The Parthian example shows that religion and politics make a witch’s brew. Paul Johnson proposes in his History of the Jews, that the number of Jews who became Christians was probably larger than we are inclined to think. The break between Church and Synagogue occurred in the 2nd century and was as much a break in Judaism as anything. Nothing more bitter than a family quarrel, or in the political realm, a civil war, because the parties have so much in common, their differences so small but critical, like a cracked vase.
The question on the table is: who were the victims and who the aggressors.
I'm saying that's not even debatable -- after the second century Jewish Revolts against Rome, there are no serious examples of Jewish persecutions of Christians within the Empire.

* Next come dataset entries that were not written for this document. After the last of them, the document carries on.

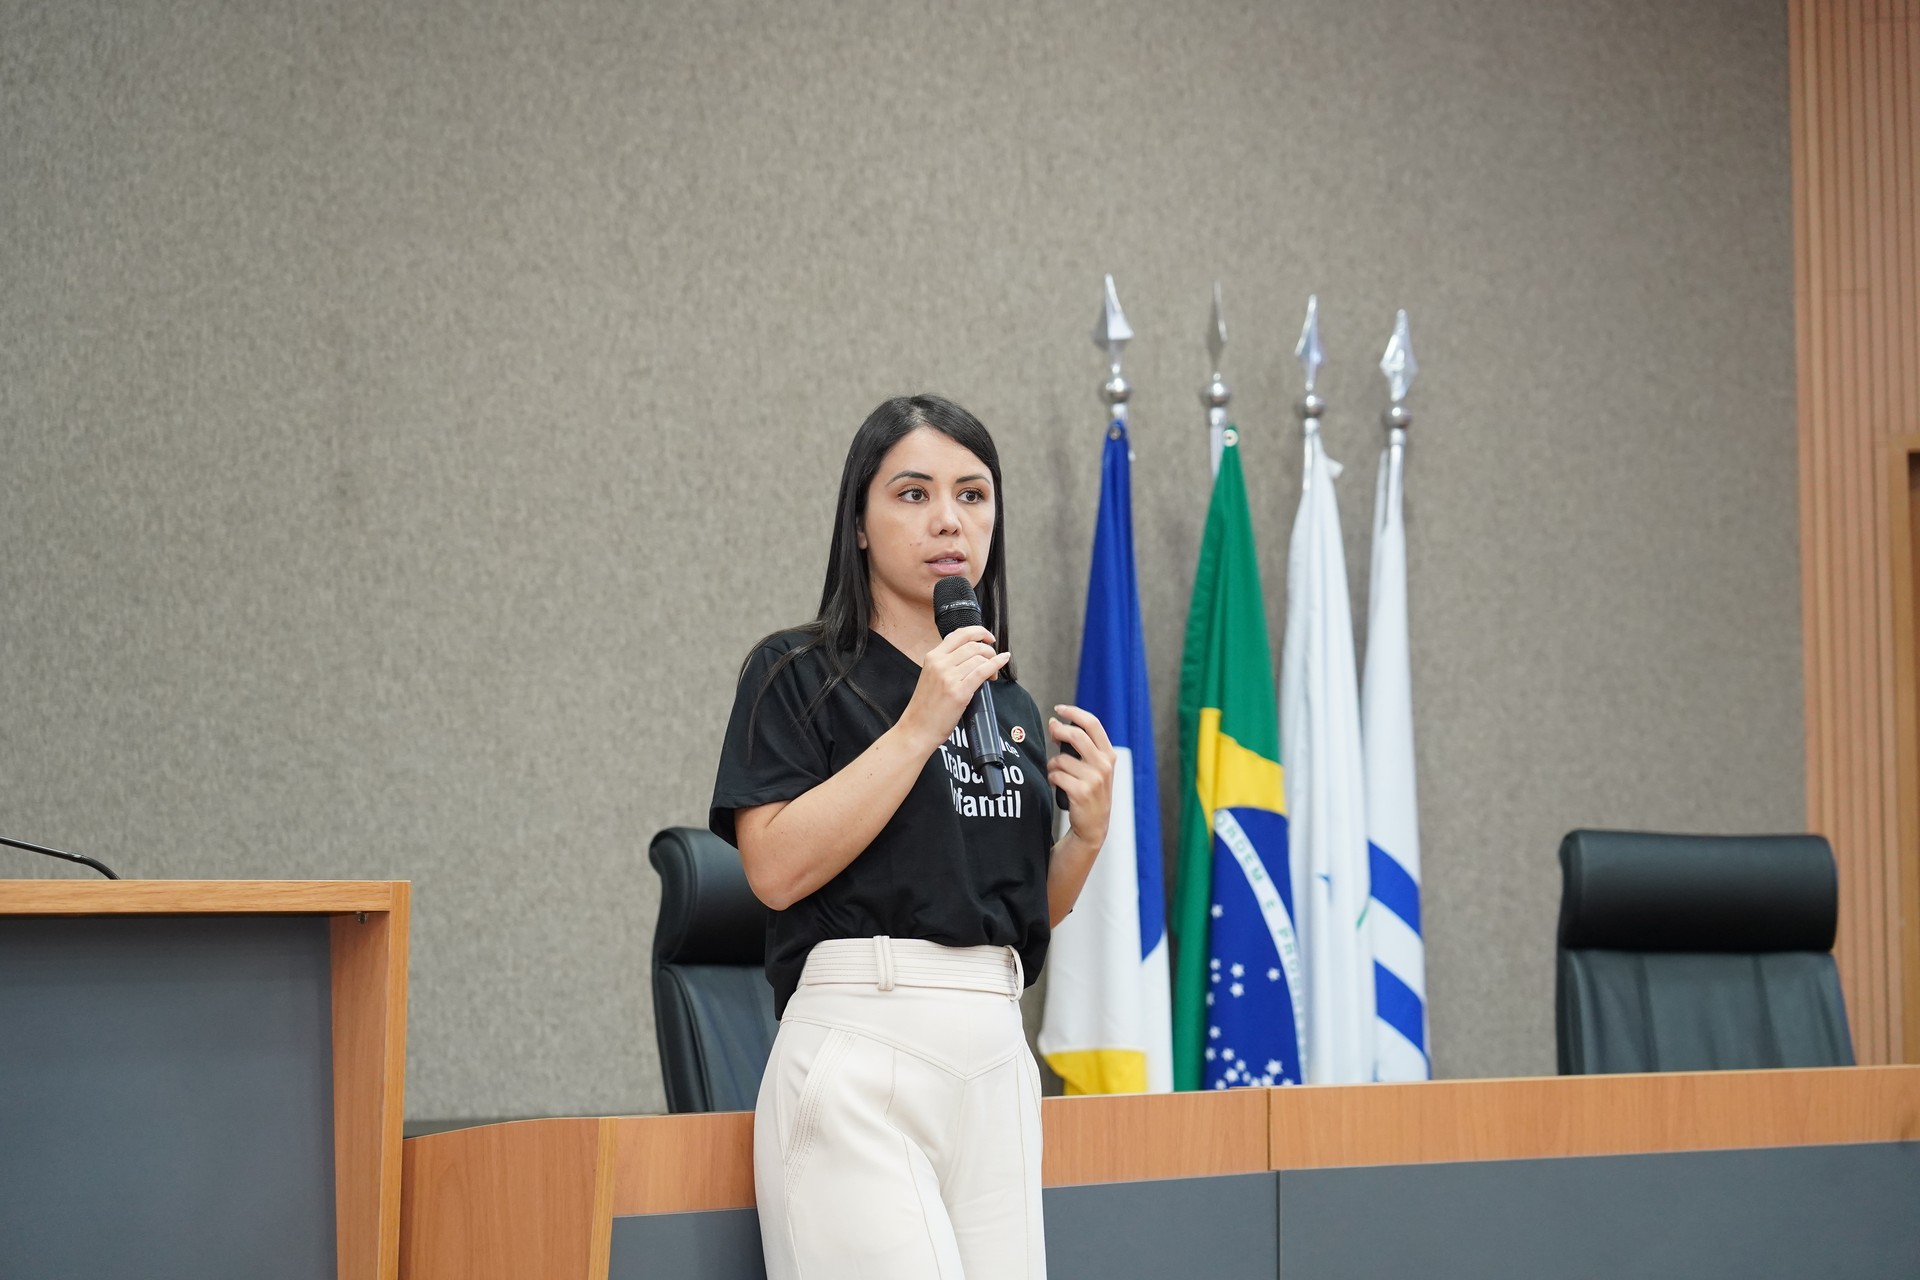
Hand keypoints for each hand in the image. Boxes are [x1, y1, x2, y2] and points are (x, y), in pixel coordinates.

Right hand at [897, 626, 1011, 752]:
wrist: (917, 729)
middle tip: (993, 660)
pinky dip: (996, 664)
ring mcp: (949, 677)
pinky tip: (1003, 661)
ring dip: (992, 661)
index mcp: (932, 657)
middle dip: (988, 650)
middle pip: (973, 645)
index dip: (978, 632)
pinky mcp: (959, 692)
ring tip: (992, 675)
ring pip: (979, 657)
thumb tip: (971, 655)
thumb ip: (946, 663)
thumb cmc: (926, 707)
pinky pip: (983, 671)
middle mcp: (940, 663)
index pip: (959, 634)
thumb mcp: (931, 676)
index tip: (988, 638)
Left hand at [1047, 704, 1114, 850]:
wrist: (1094, 825)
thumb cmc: (1091, 793)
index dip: (1074, 712)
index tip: (1059, 709)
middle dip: (1058, 731)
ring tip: (1057, 774)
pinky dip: (1052, 778)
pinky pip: (1056, 775)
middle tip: (1051, 733)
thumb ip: (1081, 747)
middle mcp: (1104, 765)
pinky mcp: (1081, 791)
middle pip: (1076, 735)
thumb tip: (1055, 725)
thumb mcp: (1095, 767)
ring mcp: (1094, 779)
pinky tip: (1056, 784)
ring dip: (1053, 765)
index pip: (1093, 723)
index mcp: (1109, 755)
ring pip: (1061, 759)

And to judge by the vagueness of your Parthia example, very few outside it either.
The aggressors were Christians, whose populations doubled every century, and whose leadership exercised its political powers to suppress anyone and everyone -- be they heretics, pagans or Jews -- who didn't tow their line.
The irony, of course, is that unlike heretics and pagans, Jews were not targeted for extinction, thanks to St. Augustine of Hippo.
Instead, Jews were to be kept in a permanent state of subjection, so that they could serve as examples and warnings to Christians.
So after the second century Revolts, Jews were invariably the victims, and after 380 AD, Christians the aggressors.